Great American Smokeout
SIKESTON -- Kick a bad habit in the butt: participate in the American Cancer Society's 31st annual Great American Smokeout today.
"Here is a day that not only you can stop smoking, but you are going to be with tons of other Americans who are quitting," said Marcie Lawson, community manager of health initiatives at the American Cancer Society in Sikeston. "We've found one of the hardest things to do is set a date to quit smoking. With the Great American Smokeout we're setting that date for you."
Easier than quitting is never starting in the first place. As part of this year's Great American Smokeout, Lawson said she is scheduled to speak to students at Matthews Elementary on Friday and is working on a time to speak with students at Lee Hunter Elementary.
"We've found the younger the better to start educating kids about smoking," Lawson said. "I've also got educational materials that I like to send out to primary care physicians so they can remind their patients that this is a good time to quit."
Smokers who are looking for help to quit smoking can call 1-800-ACS-234 for educational materials and counselors, she advised.
"Because of our location, the Great American Smokeout should also apply to spit-tobacco users," Lawson added. She said those who use chewing tobacco, dip and snuff call the same number for help in quitting those products.
"I think it important to realize that the number one way to prevent cancer is by not smoking," Lawson said. "In this day and age there is no one who hasn't been affected by cancer in some form or fashion. We have not found a way to prevent cancer but quitting smoking will dramatically reduce your risk."
While the Scott County Health Department isn't doing anything additional today, they have several ongoing programs that can help someone who kicks the smoking habit, according to Brenda Freed, public education officer for the Sikeston office.

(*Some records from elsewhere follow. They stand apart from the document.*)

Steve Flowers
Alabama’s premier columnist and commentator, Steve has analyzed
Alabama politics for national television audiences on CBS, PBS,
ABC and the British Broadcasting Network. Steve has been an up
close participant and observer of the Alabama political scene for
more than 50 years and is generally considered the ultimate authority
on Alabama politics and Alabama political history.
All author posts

Freed said those interested in trying the "Freedom from Smoking" program to quit smoking can call the Scott County Health Department.
The Department also has a Breathe Easy Coalition. "It's to raise awareness on second-hand smoke," she said. "If there are any work sites or restaurants interested in becoming smoke-free they can give us a call and we can help them with that."
Lawson said she recently helped the Department with Smokebusters, a training program by the Missouri Department of Health, in a conjunction with the American Lung Association.
The program, which educates junior high and high school kids about the dangers of smoking and secondhand smoke, trains 12-15 students and a sponsor from a school who then go back to their school to educate their fellow students.
"Our goal is for them to become advocates against tobacco," Freed said. The students are encouraged to work toward changing tobacco policy at school, community or even the state level.